Task brief — Determine how many lines of the entries include the word "Center", and report that number with no further text.

Data for this task —
··········

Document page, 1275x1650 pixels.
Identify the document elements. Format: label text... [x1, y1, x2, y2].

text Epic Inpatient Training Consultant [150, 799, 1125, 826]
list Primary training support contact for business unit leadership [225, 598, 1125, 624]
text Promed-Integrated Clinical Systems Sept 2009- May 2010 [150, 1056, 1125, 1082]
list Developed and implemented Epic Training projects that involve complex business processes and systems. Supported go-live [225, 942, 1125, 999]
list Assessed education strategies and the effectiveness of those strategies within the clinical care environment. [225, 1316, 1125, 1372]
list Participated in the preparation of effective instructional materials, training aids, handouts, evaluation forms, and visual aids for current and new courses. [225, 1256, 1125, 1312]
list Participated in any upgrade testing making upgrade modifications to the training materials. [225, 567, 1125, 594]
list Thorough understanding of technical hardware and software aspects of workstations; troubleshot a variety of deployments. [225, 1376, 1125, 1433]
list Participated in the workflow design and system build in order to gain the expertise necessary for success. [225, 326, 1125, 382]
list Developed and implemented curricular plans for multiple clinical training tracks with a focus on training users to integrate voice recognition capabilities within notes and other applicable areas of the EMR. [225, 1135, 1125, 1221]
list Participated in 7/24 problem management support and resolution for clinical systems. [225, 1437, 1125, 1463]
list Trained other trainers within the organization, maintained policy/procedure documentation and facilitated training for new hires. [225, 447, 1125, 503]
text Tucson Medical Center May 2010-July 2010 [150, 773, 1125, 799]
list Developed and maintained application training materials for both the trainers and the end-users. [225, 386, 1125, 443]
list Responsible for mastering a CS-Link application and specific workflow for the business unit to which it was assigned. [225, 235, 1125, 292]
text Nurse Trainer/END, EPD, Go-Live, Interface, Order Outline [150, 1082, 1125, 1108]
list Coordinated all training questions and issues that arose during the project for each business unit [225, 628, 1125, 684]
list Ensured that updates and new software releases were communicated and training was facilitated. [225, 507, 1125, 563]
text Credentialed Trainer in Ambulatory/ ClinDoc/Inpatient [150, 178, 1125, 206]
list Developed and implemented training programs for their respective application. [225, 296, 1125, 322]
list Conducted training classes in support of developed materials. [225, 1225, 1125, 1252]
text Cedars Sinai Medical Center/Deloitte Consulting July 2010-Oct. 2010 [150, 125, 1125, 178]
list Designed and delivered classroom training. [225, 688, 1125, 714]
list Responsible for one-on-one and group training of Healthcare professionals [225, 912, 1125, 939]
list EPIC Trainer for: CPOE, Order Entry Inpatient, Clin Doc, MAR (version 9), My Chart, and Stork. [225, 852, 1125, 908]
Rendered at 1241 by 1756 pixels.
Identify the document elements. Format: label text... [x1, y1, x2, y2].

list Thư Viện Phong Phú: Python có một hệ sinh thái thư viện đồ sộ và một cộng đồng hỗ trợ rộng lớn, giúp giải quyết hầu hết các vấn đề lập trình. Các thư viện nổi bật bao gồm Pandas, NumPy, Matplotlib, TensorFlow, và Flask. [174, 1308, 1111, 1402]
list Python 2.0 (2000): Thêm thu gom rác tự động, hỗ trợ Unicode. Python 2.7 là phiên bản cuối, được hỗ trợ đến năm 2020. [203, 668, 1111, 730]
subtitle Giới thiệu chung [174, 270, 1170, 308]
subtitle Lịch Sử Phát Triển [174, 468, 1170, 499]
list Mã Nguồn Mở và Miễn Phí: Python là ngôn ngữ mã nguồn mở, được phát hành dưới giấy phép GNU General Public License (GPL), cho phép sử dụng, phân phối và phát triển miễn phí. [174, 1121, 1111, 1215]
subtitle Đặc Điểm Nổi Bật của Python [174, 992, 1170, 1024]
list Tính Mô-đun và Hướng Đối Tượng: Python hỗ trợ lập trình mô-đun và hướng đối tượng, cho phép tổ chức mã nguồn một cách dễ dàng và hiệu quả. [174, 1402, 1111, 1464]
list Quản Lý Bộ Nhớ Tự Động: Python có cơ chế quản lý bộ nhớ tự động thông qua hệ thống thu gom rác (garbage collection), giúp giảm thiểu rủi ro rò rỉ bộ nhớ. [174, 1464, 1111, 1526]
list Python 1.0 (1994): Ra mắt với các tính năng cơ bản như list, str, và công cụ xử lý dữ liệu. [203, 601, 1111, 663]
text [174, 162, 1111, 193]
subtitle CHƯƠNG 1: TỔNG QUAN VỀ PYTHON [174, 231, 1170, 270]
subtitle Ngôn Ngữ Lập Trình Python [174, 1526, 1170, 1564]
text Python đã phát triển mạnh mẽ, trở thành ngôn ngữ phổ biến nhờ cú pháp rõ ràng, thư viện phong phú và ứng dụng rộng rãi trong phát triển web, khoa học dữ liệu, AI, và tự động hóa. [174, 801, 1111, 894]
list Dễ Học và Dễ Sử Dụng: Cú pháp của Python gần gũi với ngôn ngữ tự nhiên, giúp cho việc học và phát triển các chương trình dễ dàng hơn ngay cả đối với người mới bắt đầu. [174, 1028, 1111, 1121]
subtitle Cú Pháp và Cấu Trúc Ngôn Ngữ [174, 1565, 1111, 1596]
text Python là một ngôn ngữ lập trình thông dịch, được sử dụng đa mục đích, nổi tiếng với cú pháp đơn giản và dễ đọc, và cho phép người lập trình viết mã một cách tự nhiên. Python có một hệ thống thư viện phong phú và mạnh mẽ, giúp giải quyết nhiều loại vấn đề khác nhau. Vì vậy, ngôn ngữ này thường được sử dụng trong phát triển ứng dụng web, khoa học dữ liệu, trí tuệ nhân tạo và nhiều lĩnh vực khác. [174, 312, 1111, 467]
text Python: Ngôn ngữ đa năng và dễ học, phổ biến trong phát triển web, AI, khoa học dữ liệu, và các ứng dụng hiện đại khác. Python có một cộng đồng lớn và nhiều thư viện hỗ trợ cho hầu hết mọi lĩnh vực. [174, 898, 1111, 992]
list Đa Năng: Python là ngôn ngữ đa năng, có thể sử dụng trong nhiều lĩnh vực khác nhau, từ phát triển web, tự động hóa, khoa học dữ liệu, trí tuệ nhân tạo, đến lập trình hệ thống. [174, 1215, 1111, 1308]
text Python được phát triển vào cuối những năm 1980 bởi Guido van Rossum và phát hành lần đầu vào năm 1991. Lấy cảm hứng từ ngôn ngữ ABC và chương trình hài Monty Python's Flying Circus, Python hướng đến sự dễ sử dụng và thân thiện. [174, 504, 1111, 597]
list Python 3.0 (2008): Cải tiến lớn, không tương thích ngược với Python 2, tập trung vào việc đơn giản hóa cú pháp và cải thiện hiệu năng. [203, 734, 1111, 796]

··········

Solution to this task — 2